## TEXTE À ANALYSER
::::
SM : Les élèves en général ont évolué : ils veulent du sens. Ils aiment travailler par projet, en mode start-up. En effet, de notre côté, on s'est rendu très vite compte qu'il fallait faire évoluer nos pratiques pédagogiques. Moi, personnellement, j'avais des élèves un peu turbulents, beaucoup de discipline à effectuer et je me suis rendue compte très vite qu'il fallait que j'enseigne autrement. Enseigner autrement, c'est clairement changer, revoir, innover dans ses pratiques pédagogiques, que ce soit en demi-groupe ou en classe entière, parce qu'on est face à des élèves, des étudiants surtout, qui évoluent, qui demandent du sens, qui demandent à être des « makers ». Et nous finalement, en tant que prof, on se transforme aussi. On devient davantage des coachs, on équilibre un petit peu. On utilise aussi des outils différents. On travaille en mode start-up, on utilise les méthodes qu’on retrouve en entreprise. L'objectif, c'est d'être en phase avec les pratiques en entreprise. Pourquoi ? Pour que nos élèves, nos étudiants, soient opérationnels lorsqu'ils souhaitent entrer sur ce marché du travail.
PJ : Tout à fait. Et donc, tu mets en place ce que l'on appelle la pédagogie de projet. Alors, qu'est-ce que c'est ?
SM : La pédagogie de projet, c'est travailler en mode projet, travailler en mode start-up. Un exemple ? Dernièrement, on avait organisé – avec Youssef d’ailleurs, il y a plusieurs années, un atelier de design thinking, un hackathon pour inventer les magasins du futur. Pour inventer aussi le management du futur. Et ce qu'on aimerait faire prochainement, c'est dans les cartons. Mais vous, vous le saurez en avant-première ici. On aimerait bien travailler avec des entreprises pour inventer les magasins du futur, pour inventer le management du futur, les pratiques RH du futur. Et qui de mieux que nos élèves, nos étudiants ?
PJ : Tout à fait.
::::
## ENTRÉES FOURNIES

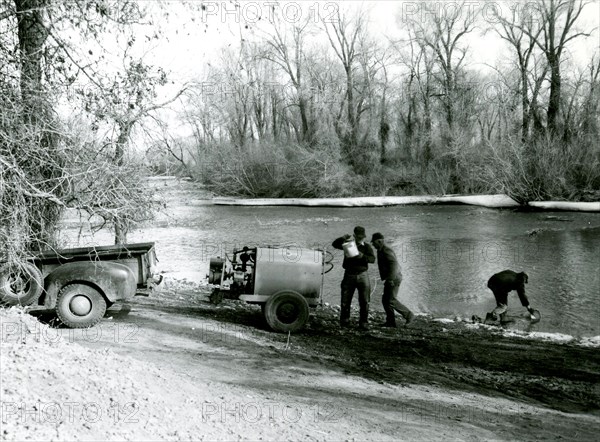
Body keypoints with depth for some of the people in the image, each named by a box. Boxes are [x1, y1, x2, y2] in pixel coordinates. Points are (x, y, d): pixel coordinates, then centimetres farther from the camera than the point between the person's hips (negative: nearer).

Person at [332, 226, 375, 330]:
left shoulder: (367, 247, 6)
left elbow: (372, 259, -8)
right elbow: (334, 244, -1)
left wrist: (363, 256, -27)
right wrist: (343, 238, -18)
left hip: (362, 276, 0)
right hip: (349, 275, 0)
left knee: (364, 301, -3)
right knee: (345, 300, 2)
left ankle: (363, 323, 3)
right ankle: (344, 321, 17)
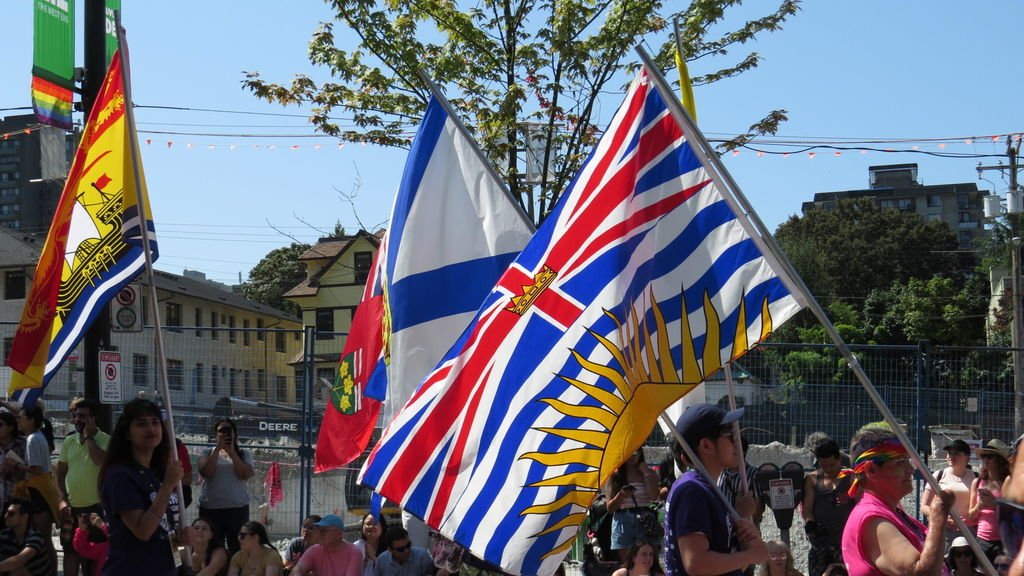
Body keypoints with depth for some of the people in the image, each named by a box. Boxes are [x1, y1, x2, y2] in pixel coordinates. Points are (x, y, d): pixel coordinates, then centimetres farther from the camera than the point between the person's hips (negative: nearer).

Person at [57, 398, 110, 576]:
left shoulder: (105, 440, -8)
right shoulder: (69, 441, 8)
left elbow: (101, 460, -29)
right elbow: (60, 473, 11)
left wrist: (88, 436, -17)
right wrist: (62, 500, 0)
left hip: (95, 507, -5)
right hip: (71, 507, 5)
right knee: (70, 549, 9)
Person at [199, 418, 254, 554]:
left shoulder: (244, 454, 9)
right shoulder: (208, 452, 9)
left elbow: (245, 474, -8)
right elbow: (205, 472, -8)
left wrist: (231, 451, -8)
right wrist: (218, 448, -10)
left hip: (238, 508, 0)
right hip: (210, 508, 0)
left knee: (238, 548, -2)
::::
## ÉNONCÉ DE LA TÂCHE
Mettez à jour un passage de l'entretien sur la pédagogie de projet en le recopiant à partir de « SM : La pédagogie » et en allant jusqu'à « nos étudiants ? », avec « concours d'innovation » à la place de « hackathon ».

## ZONE DE RÉPONSE
SM : La pédagogie de projet, c'est travailler en mode projet, travailler en mode start-up. Un exemple ? Dernièrement, on avait organisé – avec Youssef d’ailleurs, il y a plusieurs années, un atelier de design thinking, un concours d'innovation pour inventer les magasins du futur. Pour inventer aussi le management du futur. Et ce qu'on aimerait faire prochainement, c'est dans les cartons. Mais vous, vous le saurez en avant-première ici. On aimerait bien travailler avec des entreprises pour inventer les magasins du futur, pour inventer le management du futur, les pratiques RH du futur. Et qui de mieux que nos élèves, nos étudiants ?